Apa Itu Topan Ragasa?
Dikenal mematikan hingga membuat otoritas mengaktifkan peringatan darurat, berikut ini sejumlah hal yang perlu diketahui soal Topan Ragasa.
Baca Juga
Topan super Ragasa diambil dari Bahasa Filipina yang artinya kuat dan terburu-buru.
Melansir ABC, topan Ragasa terbentuk di atas Mikronesia di Pasifik Barat pada awal bulan ini dan menggulung di atas perairan laut yang luar biasa hangat untuk mengumpulkan kekuatan.
Pada Senin, topan ini telah diberi label sebagai topan super dengan kecepatan angin maksimum berkelanjutan 265 kpj (165 mph).
Para ahli meteorologi mengklasifikasikan siklon tropis di Pasifik Barat berdasarkan kecepatan angin maksimum berkelanjutannya.
Setelah mencapai setidaknya 119 kpj (74 mph), badai tersebut diberi label topan.

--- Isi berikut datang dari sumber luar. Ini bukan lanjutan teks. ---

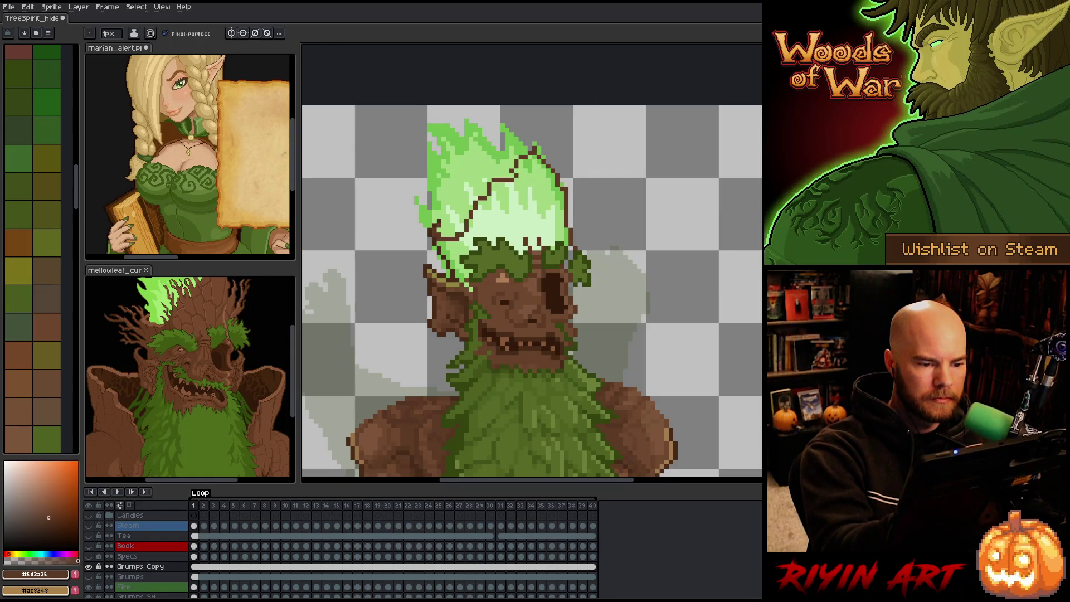
{"action": "key", "text": "e"}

Topan super membawa angin berkelanjutan satu menit dengan kecepatan setidaknya 241 kpj (150 mph), menurut sistem ahli meteorologi Angkatan Laut AS.
Adapun menurut Observatorium Hong Kong, topan Ragasa merupakan siklon tropis yang memiliki kecepatan angin maksimum berkelanjutan sekitar 195 km/jam.
Meski sempat dilabeli topan super, namun pada Rabu sore, otoritas cuaca Hong Kong menurunkan status Ragasa dari topan super menjadi topan parah.
Saat itu, badai tersebut mencatat kecepatan angin maksimum 175 km/jam (109 mph) di dekat pusatnya. Badai tersebut diperkirakan akan terus melemah seiring bergerak menuju Tiongkok selatan.
Sebelum mencapai Hong Kong, Ragasa telah membawa kerusakan parah di sebagian wilayah Taiwan dan Filipina.